Nice product BTW. I really liked the UI, is very polished

25. sdesol ◴[] No.39998391{3}[source]
> You should see my OpenAI bills from building Plandex :-/

Sorry if you have answered this before, but can you estimate how many man hours were saved using OpenAI or was the high usage more test related?

replies(1): >>39998426 #
26. danenania ◴[] No.39998426{4}[source]
I have used Plandex a lot to help build Plandex faster, but yeah the high API costs are much more due to testing, where I need to run large tasks over and over in rapid succession in order to debug problems or iterate on the built-in prompts.
27. pax ◴[] No.39999110[source]
open interpreter can do that

https://github.com/OpenInterpreter/open-interpreter

28. j45 ◴[] No.40002284[source]
Can you describe how you read in a repo any better than aider?

Aider has a few blog posts speaking to it.

replies(1): >>40003583 #
29. danenania ◴[] No.40003583[source]
I haven't yet tried incorporating tree-sitter as Aider does to load in all definitions in the repo. In Plandex, the idea is more to load in just the files are relevant to what you're building before giving a prompt. You can also load directory layouts (with file names only) with `plandex load some-dir --tree`.

I like the idea of something like `plandex load some-dir --defs` to load definitions with tree-sitter. I don't think I'd load the whole repo's defs by default like Aider does (I believe?), because that could potentially use a lot of tokens in a large repo and include a lot of irrelevant definitions.
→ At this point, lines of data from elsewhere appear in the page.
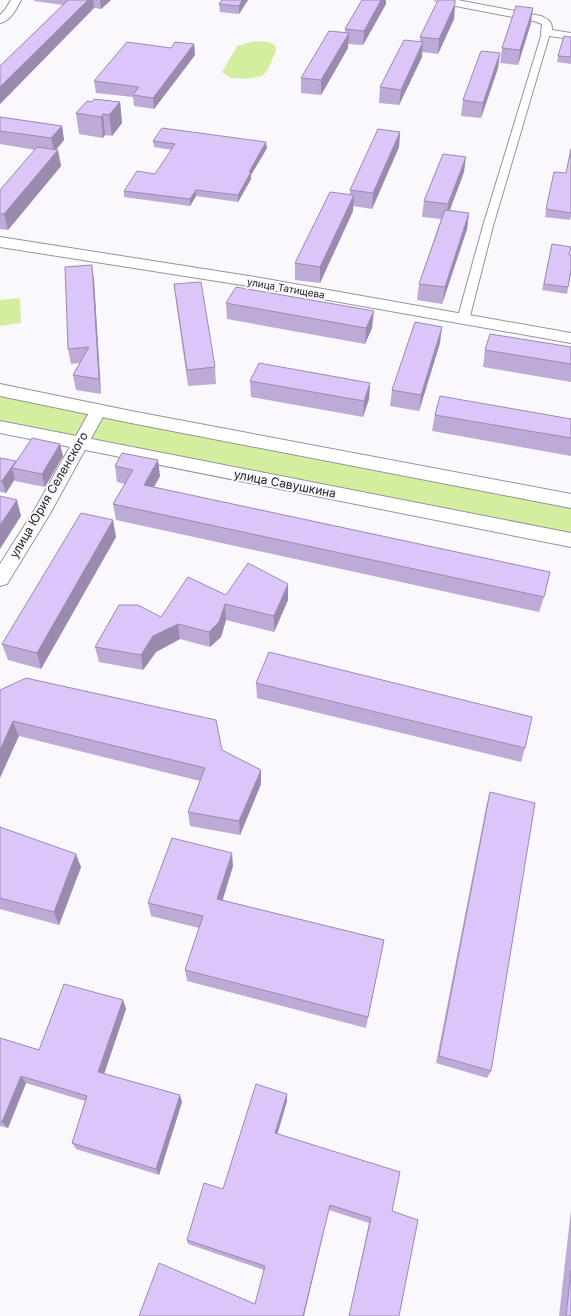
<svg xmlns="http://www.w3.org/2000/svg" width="571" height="1316" viewBox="0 0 571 1316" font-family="Inter,sans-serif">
<rect width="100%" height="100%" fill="#faf7fd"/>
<g fill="#d4eea0">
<path d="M254 41 269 42 275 45 276 51 267 71 262 76 246 79 230 78 222 72 237 46Z"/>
<path d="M20 298 21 323 0 326V300Z"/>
<path d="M0 390 571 501V540L0 427Z"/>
</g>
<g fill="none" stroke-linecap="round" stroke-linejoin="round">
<defs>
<path id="minor" d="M546 30 550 33 493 226 469 320 467 323H459L457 320 483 226 542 33Z"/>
<g id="tertiary">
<path d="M11 0H21C16 9 11 21 0 23V15L5 10Z"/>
<path d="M435 0H457L541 16C549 20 552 21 552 30L571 33V39L542 35 541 33 542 24 534 21 440 3Z"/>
<path d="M98 406 104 407 106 411 51 512 7 584 0 586V564L35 509 90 411 92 407Z"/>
</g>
<path id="secondary" d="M0 237 255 277 571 333V343L255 287 0 247Z"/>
<g id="trunk">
<path d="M0 384 131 411 571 494V508L131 423 0 396Z"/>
<path d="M0 421 571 533V547L0 433Z"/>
</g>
</defs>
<use href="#minor" stroke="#969499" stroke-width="2"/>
<use href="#tertiary" stroke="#969499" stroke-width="2"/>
<use href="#secondary" stroke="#969499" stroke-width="2"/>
<use href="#trunk" stroke="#969499" stroke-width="2"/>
<use href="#minor" fill="#fff" fill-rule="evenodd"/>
<use href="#tertiary" fill="#fff" fill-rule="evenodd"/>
<use href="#secondary" fill="#fff" fill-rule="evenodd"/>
<use href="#trunk" fill="#fff" fill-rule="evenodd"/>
</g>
<g fill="#bdaad6">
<path d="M34 0H111L101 9 94 8 0 104V66L63 5 34 1Z"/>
<path d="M222 0H248L239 14 220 12 219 4Z"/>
<path d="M362 0H386V4L363 45 348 44V48L321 95 301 93V78L345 33V29Z"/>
<path d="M455 4 454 19 438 54 422 52V57L399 105 379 103 380 87 420 41V37Z"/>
<path d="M531 23 518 65 500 63 502 48Z"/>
<path d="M571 37V64L557 62 558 56Z"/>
<path d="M194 44 195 55 154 109 134 106 133 97 96 93 94 81 171 48Z"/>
<path d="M500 53 498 68 481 118 461 116 463 100Z"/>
<path d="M120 102 122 123 112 136 105 135 103 138 79 134 76 113Z"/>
<path d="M0 117 62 126 64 140 56 150 61 166 8 230 0 229V190L35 150 0 144Z"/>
<path d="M400 132 399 147 372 209 353 206V211L320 283 295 280V263L350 195V190Z"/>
<path d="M153 141 267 148 251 175V179L238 202 196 196 190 206 124 197V191L155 174 172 150 154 147Z"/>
<path d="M571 149V216L570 220 545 217 554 172 566 173Z"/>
<path d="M464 172 450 210 469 213 467 229 442 304 417 300 419 284 441 219 422 217 424 201Z"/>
<path d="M552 244 569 255H571V277H570L567 294 542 290Z"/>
<path d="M94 280 101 394 76 390 73 375 80 363 71 364 68 349Z"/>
<path d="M174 284 215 367 216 384 188 386 176 301Z"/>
<path d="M226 303 372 328 365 344 227 319Z"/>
<path d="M440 343 419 411 390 406 392 390Z"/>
<path d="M571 347V382L483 367 485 350Z"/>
<path d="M250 381 370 383 369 399 363 417 251 397Z"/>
<path d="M435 415 571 419V456L432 431Z"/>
<path d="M63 456 45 487 15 481V479L6 493 0 492V458L16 462Z"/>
<path d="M115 466 160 476 154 487 544 597 539 612 116 520 113 504 125 484 117 482Z"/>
<path d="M116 537 41 669 8 660 2 644Z"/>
<path d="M226 595 288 600 274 632 226 620 221 637 210 647 180 639 156 652 143 670 99 662 95 647 161 617Z"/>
<path d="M256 683 525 748 521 762 257 698Z"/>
<path d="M0 690 222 750 261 784 240 835 190 826 188 812 200 781 19 736Z"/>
<path d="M490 792 491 1071 487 1078 436 1063 487 803Z"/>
<path d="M0 827 81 867 59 925 0 909Z"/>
<path d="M233 866 222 900 384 940 366 1028 187 981 185 970 199 928 151 916 148 903Z"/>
<path d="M123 1000 126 1009 104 1074 182 1102 159 1175 76 1149 72 1143 85 1101 26 1083 8 1128 0 1126V1038L39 1050Z"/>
<path d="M287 1094V1101L277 1134 392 1211 399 1316H349L369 1223 329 1210 255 1304 264 1270 188 1244 187 1240 223 1189Z"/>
<path d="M571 1210V1316H559Z"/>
</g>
<g fill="#9a8bae">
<path d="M88 0H93L94 8 0 104V87Z"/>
<path d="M100 0H111L101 9Z"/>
<path d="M242 0H248L239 14V6Z"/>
<path d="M381 0H386V4L363 45 364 31Z"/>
<path d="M455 4 454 19 438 54 439 39Z"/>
<path d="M533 8 531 23 518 65 520 50Z"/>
<path d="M349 33 348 48 321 95V80Z"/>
<path d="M423 42 422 57 399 105 401 90Z"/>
<path d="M194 44 195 55 154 109 153 98Z"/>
<path d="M500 53 498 68 481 118 483 103Z"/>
<path d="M120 102 122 123 112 136 109 115Z"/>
<path d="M103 114 105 135 103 138 101 117Z"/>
<path d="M62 126 64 140 54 152 51 138Z"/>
<path d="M400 132 399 147 372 209 373 193Z"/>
<path d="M266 142 267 148 251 175V179L238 202V195L249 172Z"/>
<path d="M58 150 61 166 8 230 4 214Z"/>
<path d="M466 157 464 172 446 220 448 204Z"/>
<path d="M196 190V196L190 206V199Z"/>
<path d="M354 195 353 211 320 283V267Z"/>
<path d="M469 213 467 229 442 304 445 287Z"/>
<path d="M92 265 94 280 101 394 99 379Z"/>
<path d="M374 311 372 328 365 344 366 328Z"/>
<path d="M442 327 440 343 419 411 421 395Z"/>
<path d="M370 383 369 399 363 417 364 401Z"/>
<path d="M60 444 63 456 45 487 42 474Z"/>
<path d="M158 460 160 476 146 501 144 485Z"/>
<path d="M16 461 18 470 12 468 15 479 6 493 2 481Z"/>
<path d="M17 500 21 516 0 549V525Z"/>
<path d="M113 520 116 537 41 669 37 653Z"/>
<path d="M288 584V600L274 632V616Z"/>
<path d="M225 604 226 620 221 637 210 647 209 632Z"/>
<path d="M178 624 180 639 156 652 143 670 141 655 153 636Z"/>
<path d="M13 721 19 736 0 778V750Z"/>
<path d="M261 770V784L240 835 239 821Z"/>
<path d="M232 853 233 866 219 912 217 899Z"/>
<path d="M76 854 81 867 59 925 54 912Z"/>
<path d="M123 1000 126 1009 102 1080 98 1072Z"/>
<path d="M21 1076 26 1083 8 1128 2 1122Z"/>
<path d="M287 1094V1101L276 1139 275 1133Z"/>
<path d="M180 1095 182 1102 159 1175 156 1169Z"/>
<path d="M330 1205 304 1316H303Z"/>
</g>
<g fill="#dcc6f9" stroke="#9a8bae">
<path d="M68 0H88L0 87V66Z"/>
<path d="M222 0H242L239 6 219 4Z"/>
<path d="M362 0H381L364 31 345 29Z"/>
<path d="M438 0H455V4L439 39 420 37Z"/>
<path d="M516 6 533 8 520 50 502 48Z"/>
<path d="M329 31 349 33 321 80 301 78Z"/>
<path d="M564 36 571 37V57L558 56Z"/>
<path d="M404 40 423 42 401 90 380 87Z"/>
<path d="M127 42 171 48 175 42 194 44 153 98 133 95 139 87 94 81Z"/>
<path d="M481 51 500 53 483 103 463 100Z"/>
<path d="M94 99 120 102 109 115 103 114 101 117 76 113 87 101 92 102Z"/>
<path d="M0 117 62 126 51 138 0 131Z"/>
<path d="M162 128 266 142 249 172H251L238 195 196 190 190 199 124 191 137 171 155 174 175 144 153 141Z"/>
<path d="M378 129 400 132 373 193 350 190Z"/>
<path d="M37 147 58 150 4 214H0V190Z"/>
<path d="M571 149V213L546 209 554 172 566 173Z"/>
<path d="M443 154 466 157 448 204 424 201Z"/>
<path d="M330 192 354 195 320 267 295 263Z"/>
<path d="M445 210 469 213 445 287 419 284Z"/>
<path d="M552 244 571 247 569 255H571V270L568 287 544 284Z"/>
<path d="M92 265 99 379 73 375 89 347 68 349 65 267Z"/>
<path d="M201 282 215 367 187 370 174 284Z"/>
<path d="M236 287 374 311 366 328 226 303Z"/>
<path d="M415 322 442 327 421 395 392 390Z"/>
<path d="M490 334 571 347V364L485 350Z"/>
<path d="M259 363 370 383 364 401 250 381Z"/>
<path d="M440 396 571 419V438L435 415Z"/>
<path d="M32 438 60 444 42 474 12 468Z"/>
<path d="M122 453 158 460 144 485 550 572 544 597 113 504 133 470 115 466Z"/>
<path d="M0 458 16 461 2 481H0Z"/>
<path d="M0 496 17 500 0 525Z"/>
<path d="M81 513 113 520 37 653 2 644Z"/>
<path d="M248 563 288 584 274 616 225 604 219 622 209 632 178 624 153 636 141 655 95 647 119 605H138L161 617 188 577 226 595Z"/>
<path d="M269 652 532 717 525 748 256 683Z"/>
<path d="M26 678 216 720 222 750 261 770 239 821 188 812 205 768 13 721 0 750V690Z"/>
<path d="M490 792 535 803 491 1071 439 1056Z"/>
<path d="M0 827 76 854 54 912 0 898Z"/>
<path d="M172 838 232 853 217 899 384 940 368 1017 185 970 203 916 148 903Z"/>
<path d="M64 984 123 1000 98 1072 180 1095 156 1169 72 1143 87 1096 21 1076 2 1122 0 1121V1038L39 1050Z"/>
<path d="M256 1084 287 1094 275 1133 400 1172 392 1211 418 1220 399 1316H349L371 1218 330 1205 303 1316H139L159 1263 255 1304 265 1266 187 1240 204 1183 223 1189Z"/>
<path d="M571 1270V1316H566Z"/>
</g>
<g text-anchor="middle" stroke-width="4" stroke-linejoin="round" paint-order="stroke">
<g font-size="10" fill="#252426" stroke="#faf7fd">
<text transform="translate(286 288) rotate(10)" y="4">улица Татищева</text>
</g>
<g font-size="12" fill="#252426" stroke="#faf7fd">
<text transform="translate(285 484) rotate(11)" y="4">улица Савушкина</text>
<text transform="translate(49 495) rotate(-60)" y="4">улица Юрия Селенского</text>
</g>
</g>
</svg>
One of Plandex's goals is to give the user granular control over what's in context.

But for now if you wanted to do something where definitions across the whole repo would be helpful (vs. loading in specific files or directories) then Aider is better at that.

replies(1): >>40004483 #
30. j45 ◴[] No.40004483{3}[source]
But.. it was said Plandex is similar or worthy of consideration next to something like Aider.. when this post is about Aider.
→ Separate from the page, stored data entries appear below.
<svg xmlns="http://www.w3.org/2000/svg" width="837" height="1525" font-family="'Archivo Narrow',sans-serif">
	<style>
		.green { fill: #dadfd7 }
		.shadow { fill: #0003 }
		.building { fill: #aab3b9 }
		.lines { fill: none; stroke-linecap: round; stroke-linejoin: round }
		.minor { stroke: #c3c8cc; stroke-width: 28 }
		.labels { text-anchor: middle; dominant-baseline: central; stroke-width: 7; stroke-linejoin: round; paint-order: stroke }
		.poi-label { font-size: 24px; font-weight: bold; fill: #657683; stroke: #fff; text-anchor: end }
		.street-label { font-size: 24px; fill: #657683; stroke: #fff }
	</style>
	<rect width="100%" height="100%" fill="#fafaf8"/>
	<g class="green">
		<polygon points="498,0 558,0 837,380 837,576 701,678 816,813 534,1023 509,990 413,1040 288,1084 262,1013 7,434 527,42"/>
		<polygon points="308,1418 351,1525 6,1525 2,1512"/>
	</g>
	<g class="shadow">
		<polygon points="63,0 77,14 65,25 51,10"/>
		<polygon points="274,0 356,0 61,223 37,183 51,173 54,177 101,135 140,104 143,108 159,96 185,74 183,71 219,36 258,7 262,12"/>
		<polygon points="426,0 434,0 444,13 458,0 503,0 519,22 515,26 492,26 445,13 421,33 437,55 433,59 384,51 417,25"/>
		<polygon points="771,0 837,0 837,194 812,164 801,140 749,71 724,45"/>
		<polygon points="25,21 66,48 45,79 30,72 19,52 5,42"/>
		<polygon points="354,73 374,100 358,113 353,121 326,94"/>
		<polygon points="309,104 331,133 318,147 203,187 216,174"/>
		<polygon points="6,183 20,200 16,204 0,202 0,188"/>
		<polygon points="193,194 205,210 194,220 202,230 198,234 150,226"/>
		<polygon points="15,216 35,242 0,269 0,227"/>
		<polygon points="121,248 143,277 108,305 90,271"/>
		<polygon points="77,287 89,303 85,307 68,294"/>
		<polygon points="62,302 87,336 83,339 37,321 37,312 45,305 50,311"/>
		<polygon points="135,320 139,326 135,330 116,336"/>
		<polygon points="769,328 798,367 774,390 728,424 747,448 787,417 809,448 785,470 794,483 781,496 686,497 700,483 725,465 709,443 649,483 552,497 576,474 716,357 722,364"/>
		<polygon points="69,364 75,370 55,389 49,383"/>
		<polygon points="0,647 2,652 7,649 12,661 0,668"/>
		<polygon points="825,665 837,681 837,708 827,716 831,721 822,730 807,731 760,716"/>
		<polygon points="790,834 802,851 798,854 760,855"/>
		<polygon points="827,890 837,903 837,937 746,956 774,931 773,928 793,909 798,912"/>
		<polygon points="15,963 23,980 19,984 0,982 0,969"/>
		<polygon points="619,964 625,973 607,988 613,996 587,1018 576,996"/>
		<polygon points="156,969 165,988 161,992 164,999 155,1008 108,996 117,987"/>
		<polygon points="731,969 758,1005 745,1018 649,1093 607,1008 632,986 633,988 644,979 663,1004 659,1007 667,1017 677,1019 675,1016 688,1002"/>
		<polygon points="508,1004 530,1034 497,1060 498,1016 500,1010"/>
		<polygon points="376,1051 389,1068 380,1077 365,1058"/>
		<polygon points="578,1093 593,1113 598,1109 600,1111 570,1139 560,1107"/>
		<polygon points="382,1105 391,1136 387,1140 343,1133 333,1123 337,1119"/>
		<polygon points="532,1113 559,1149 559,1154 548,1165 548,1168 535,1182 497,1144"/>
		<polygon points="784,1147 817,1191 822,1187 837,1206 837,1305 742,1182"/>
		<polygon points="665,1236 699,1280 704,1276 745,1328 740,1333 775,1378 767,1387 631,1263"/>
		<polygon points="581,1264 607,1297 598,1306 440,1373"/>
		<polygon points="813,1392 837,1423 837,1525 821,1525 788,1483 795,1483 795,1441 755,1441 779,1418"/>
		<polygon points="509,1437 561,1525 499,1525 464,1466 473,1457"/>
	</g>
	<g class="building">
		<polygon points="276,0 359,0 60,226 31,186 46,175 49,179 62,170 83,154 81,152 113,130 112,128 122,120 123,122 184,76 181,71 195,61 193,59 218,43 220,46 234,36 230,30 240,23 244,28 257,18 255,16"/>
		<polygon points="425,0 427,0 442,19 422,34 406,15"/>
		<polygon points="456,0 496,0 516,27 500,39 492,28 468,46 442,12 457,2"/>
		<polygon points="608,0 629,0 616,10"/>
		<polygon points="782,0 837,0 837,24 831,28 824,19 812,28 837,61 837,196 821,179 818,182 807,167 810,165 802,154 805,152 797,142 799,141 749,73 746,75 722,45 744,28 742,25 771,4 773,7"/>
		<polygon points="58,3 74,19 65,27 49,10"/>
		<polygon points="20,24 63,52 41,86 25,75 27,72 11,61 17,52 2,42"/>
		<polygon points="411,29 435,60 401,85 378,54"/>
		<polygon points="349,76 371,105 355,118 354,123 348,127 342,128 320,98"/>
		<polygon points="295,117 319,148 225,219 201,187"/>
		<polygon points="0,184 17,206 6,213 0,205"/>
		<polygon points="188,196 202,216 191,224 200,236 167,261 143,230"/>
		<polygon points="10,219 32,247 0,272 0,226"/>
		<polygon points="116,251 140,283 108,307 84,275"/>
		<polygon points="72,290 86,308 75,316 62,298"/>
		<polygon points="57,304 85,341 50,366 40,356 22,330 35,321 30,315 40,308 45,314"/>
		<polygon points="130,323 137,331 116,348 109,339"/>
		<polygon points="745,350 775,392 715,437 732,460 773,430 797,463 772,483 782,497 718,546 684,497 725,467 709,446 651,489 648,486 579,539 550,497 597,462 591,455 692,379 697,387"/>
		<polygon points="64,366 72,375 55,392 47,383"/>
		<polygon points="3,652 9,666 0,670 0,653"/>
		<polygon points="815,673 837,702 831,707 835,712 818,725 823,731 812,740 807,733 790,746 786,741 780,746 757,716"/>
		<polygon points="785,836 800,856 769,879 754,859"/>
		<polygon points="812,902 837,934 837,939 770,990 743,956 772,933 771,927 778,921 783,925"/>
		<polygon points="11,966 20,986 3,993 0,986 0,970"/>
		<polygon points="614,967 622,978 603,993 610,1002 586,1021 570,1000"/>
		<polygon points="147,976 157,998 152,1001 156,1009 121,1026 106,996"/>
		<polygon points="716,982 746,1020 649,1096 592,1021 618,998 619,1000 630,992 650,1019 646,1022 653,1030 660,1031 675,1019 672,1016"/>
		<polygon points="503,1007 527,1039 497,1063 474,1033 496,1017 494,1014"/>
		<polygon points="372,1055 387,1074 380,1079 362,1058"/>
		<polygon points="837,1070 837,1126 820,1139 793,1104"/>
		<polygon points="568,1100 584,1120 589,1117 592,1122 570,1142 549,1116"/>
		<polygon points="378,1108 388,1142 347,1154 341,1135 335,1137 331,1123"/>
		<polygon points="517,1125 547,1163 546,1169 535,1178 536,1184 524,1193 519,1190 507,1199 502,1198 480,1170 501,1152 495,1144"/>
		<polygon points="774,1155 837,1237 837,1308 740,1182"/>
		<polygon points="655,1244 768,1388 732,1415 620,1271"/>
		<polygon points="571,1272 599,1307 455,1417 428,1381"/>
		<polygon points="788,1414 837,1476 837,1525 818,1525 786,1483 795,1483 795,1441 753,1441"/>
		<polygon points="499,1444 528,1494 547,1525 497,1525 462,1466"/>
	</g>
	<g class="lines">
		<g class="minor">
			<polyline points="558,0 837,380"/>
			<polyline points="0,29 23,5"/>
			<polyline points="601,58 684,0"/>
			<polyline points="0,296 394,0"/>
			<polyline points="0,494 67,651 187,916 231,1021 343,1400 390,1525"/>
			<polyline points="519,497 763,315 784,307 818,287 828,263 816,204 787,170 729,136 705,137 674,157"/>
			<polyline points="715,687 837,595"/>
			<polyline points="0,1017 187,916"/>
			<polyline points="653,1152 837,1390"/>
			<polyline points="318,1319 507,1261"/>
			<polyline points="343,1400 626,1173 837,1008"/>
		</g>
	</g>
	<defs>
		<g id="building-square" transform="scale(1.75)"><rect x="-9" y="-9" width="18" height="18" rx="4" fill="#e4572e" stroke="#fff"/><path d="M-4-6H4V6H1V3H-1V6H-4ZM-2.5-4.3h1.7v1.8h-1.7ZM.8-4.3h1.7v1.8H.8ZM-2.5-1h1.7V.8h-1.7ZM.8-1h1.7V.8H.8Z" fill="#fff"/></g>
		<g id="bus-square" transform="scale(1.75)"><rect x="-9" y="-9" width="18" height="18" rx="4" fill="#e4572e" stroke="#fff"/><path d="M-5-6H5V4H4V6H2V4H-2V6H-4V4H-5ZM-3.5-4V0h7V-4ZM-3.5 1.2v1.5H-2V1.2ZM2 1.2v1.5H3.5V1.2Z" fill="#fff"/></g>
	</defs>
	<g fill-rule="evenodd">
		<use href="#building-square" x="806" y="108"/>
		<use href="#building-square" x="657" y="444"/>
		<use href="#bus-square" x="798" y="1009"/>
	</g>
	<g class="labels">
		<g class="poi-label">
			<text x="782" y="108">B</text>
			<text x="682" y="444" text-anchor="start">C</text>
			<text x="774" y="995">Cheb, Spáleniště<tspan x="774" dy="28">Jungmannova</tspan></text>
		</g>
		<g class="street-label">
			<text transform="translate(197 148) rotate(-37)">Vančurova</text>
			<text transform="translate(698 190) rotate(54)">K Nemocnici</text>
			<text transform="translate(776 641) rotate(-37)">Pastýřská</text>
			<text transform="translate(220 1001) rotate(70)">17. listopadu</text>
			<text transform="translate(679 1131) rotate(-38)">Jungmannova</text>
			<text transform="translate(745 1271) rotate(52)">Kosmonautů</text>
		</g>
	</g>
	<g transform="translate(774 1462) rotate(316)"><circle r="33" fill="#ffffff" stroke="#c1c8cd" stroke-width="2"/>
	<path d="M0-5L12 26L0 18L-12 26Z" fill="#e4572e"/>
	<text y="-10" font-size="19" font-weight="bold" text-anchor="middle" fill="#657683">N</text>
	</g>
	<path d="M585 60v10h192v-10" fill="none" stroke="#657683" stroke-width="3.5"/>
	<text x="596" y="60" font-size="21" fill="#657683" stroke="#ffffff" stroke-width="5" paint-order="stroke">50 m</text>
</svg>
Understanding a codebase, along with the in/outs between the calls is pretty vital to any codebase, especially the larger a codebase gets.

I'm not attached to the way Aider or Plandex does anything, but I'm still not clear on which scenarios it's worth considering compared to Aider, or vice Versa. Aider seems pretty unique and stands alone on a number of things. I'll still install Plandex and try it out.

Without details, it's a little surprising a post like this could get upvoted so much.

replies(1): >>40004678 #
31. danenania ◴[] No.40004678{4}[source]
Plandex isn't really focused on understanding a whole codebase. It can be used for that to some extent, but it's more designed for building larger features where you'd load in maybe 5-20 relevant files and then have Plandex build the whole feature across potentially dozens of steps and model calls. With Aider (or ChatGPT) it would require a lot more back-and-forth and user interaction to get a similar result.

Like I said, I think Aider's use of tree-sitter is a great concept and something I'd like to incorporate in some way. I'm not at all trying to claim that Plandex is 'better' than Aider for every use case. I think they are suited to different kinds of tasks.

32. wbreau ◴[] No.40004973[source]
I apologize if I'm not posting this in the correct place, but I've been trying to test this out (looks like it'll be fantastic, btw) and I keep running into a 429 error that I've exceeded my current quota for chatgpt but I really don't think I have, which leads me to believe that maybe it's not really taking my api key when I run the export command. Is there a way to check or another reason I could be getting this error?
replies(1): >>40005201 #
33. danenania ◴[] No.40005201[source]
You'd be getting a different error if your key wasn't getting through at all. Can you double check that you're using the right OpenAI api key, have enough api credits (as distinct from chatgpt quota), and haven't hit any max spend limits? You can check here: https://platform.openai.com/account/api-keys
34. warvstar ◴[] No.40071618[source]
Any chance for multi agents and/or a vs-code extension(for diffing / applying changes)? nmv on the vscode extension, I just found your other comment.
replies(1): >>40071709 #
35. danenania ◴[] No.40071709[source]
Could you explain what you mean by "multi agents"?